May 16, 2017

Logstash Lines: Grok debugger, Dead letter queues

By Suyog Rao

Welcome back to The Logstash Lines! In these weekly posts, we'll share the latest happenings in the world of Logstash and its ecosystem.

Feature: Dead Letter Queue (master and 5.5)

The long awaited dead letter queue (DLQ) feature has been merged to master and 5.5. This adds the ability to shunt poisoned or unsuccessful events in the running pipeline to a local file-based store. Users can then read these dead events using a DLQ input for further processing. This infrastructure is currently being used in ES output. Previously, any mapping issue would be logged and dropped to the ground. Right now, they get redirected to the DLQ. Users can then read these in another LS instance, choose to drop the field that cause the mapping error and re-index to ES. The DLQ input allows users to plug into the entire LS pipeline framework providing access to hundreds of filters and output destinations.

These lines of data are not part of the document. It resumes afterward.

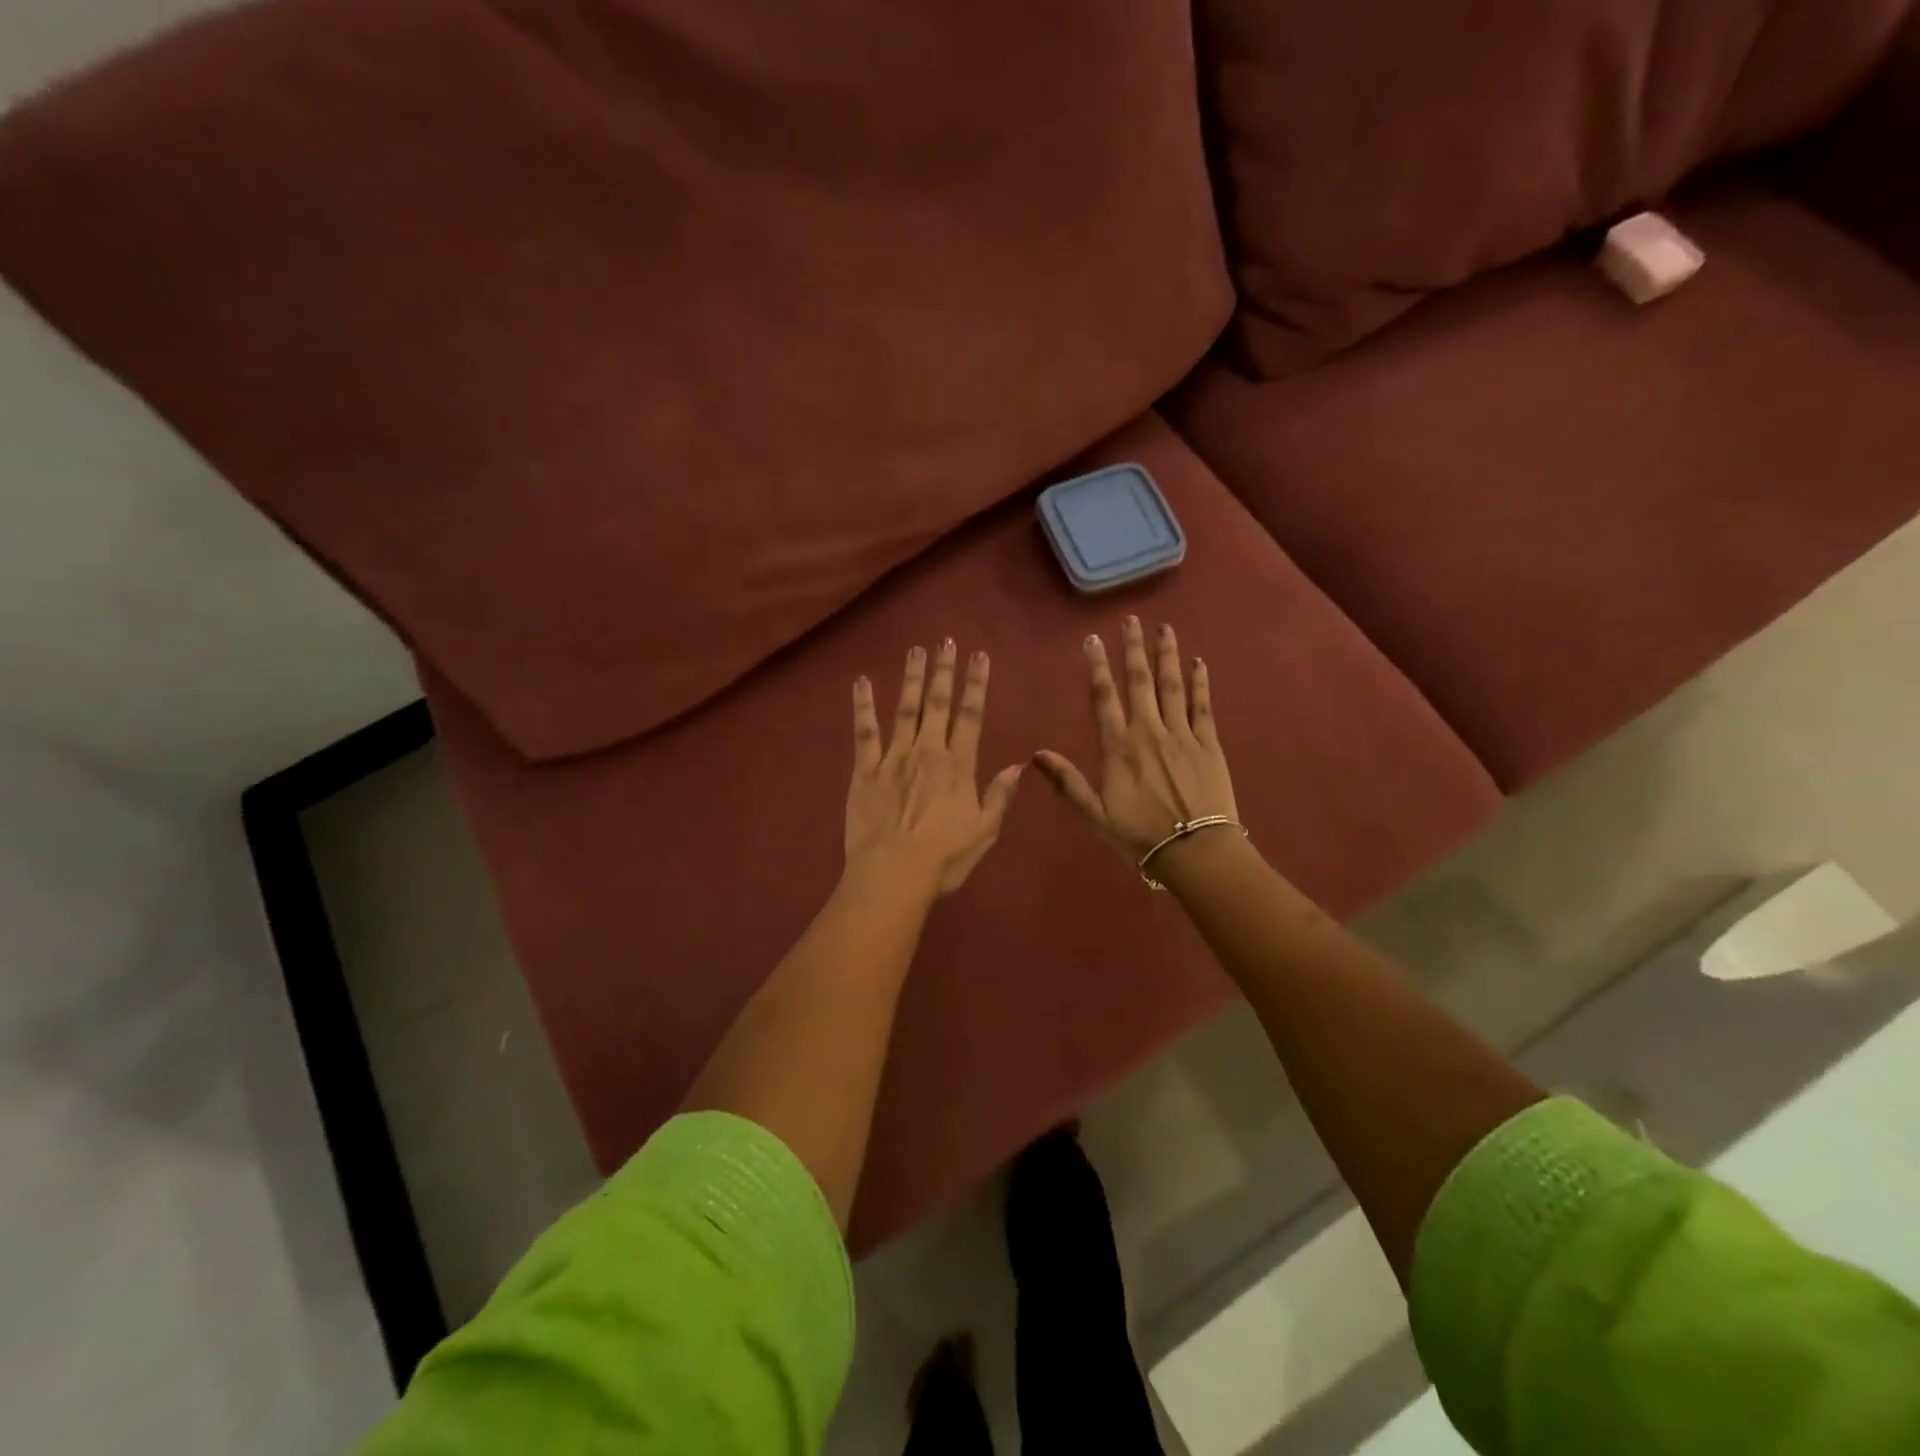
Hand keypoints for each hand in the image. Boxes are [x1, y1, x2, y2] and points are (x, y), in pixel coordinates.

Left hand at [845, 639, 1024, 895]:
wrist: (893, 873)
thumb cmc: (944, 858)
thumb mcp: (985, 832)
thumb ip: (1000, 796)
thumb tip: (1018, 765)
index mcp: (958, 766)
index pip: (971, 716)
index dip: (976, 684)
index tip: (979, 656)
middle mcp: (928, 752)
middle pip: (938, 704)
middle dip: (943, 670)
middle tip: (945, 640)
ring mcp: (894, 758)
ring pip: (905, 709)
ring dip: (911, 678)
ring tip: (915, 650)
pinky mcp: (865, 770)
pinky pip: (865, 732)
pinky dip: (863, 706)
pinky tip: (861, 682)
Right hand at [1034, 617, 1238, 864]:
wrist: (1195, 850)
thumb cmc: (1139, 835)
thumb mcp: (1095, 814)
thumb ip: (1067, 782)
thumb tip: (1036, 754)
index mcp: (1119, 747)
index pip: (1104, 697)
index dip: (1097, 666)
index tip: (1093, 639)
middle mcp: (1149, 731)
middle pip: (1139, 681)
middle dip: (1133, 649)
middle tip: (1131, 620)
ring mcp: (1182, 734)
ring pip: (1172, 685)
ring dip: (1166, 655)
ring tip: (1164, 628)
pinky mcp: (1209, 744)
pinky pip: (1202, 705)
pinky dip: (1200, 681)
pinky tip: (1198, 662)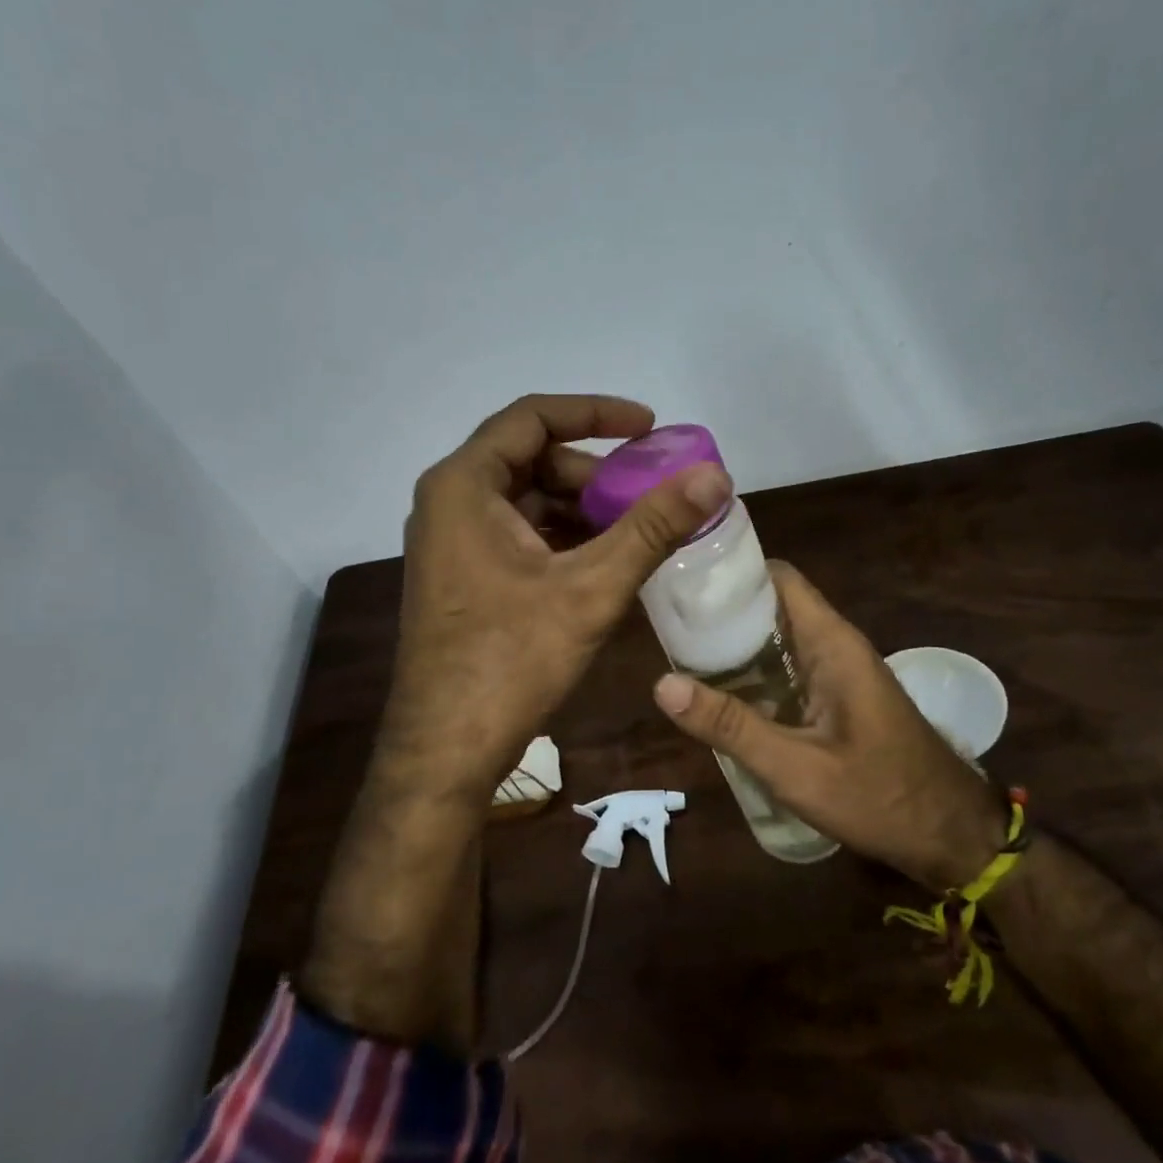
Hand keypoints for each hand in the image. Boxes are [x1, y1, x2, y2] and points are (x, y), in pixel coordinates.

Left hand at [377, 394, 730, 795]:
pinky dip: (561, 539)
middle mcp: (448, 502)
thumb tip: (715, 475)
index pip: (532, 418)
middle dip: (593, 473)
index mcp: (464, 485)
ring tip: (636, 532)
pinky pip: (516, 535)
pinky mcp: (461, 576)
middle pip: (530, 460)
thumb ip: (653, 526)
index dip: (595, 414)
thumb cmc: (511, 659)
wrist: (446, 749)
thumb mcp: (591, 587)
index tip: (649, 428)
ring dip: (581, 509)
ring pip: (525, 501)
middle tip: (648, 494)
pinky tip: (602, 564)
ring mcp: (450, 542)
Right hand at [653, 562, 1002, 887]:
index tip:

While this first version provides an immediate solution to the existing data loss in ES output, we are evaluating other places in the pipeline that can use a DLQ. Once we ship the multi-pipeline support, the DLQ pipeline can coexist within the same production LS instance, which will make all of this very powerful.

Feature: Grok Debugger (master and 5.5)

An initial version of the Grok Debugger tool in Kibana has been merged. Users can debug or simulate field extraction using their log lines and grok patterns ala https://grokdebug.herokuapp.com/.

Screen Shot 2017-05-15 at 14.55.39.png

Infra: Dockerize and Jenkinize integration tests

Currently, Logstash's integration test suite (called internally as RATS, inspired from bats) provides a ruby-based framework to standup services such as ES, Kafka, filebeat and run rspec tests against it. We build tar artifacts for every pull request, untar it, and run tests against the various services. We will now be using docker for all the services which should provide resource isolation and allow us to test on multiple versions easily. Also, the tests will be moved to internal Jenkins from Travis. This change will allow us to run tests faster and be able to ssh into the build machine if there are issues.

Other changes in master

  • Make -e and -f flags mutually exclusive. Previously, -e used to concatenate the config string supplied in CLI with configs read from the file source (Breaking).
  • Do not append stdin input and stdout output block to the pipeline when -f option is used to source configs (Breaking).

Other changes in 5.5

  • We now support environment variables in logstash.yml. We already had support for env variables in pipeline config, but this extends the support in the settings file as well. This change brings it inline with Beats and ES's behavior. It also helps the docker use case which relies a lot on env variables for configuration.
  • Perf improvement in persistent queue - stop allocating byte[] to compute CRC32.
  • Tests: Fix portability issues with Kafka Broker IPV4 and log path creation.
  • Kafka: Added support for Kafka 0.10.2.1 client and broker. This change makes LS backwards-compatible with older Kafka brokers.
  • Grok: Fixed an issue where a sub directory under patterns directory can crash Logstash at startup.
  • User agent: Fix an issue where manual yaml file path was causing LS to error out.
  • CEF Codec: Added an option to keep the original, unparsed data in the event.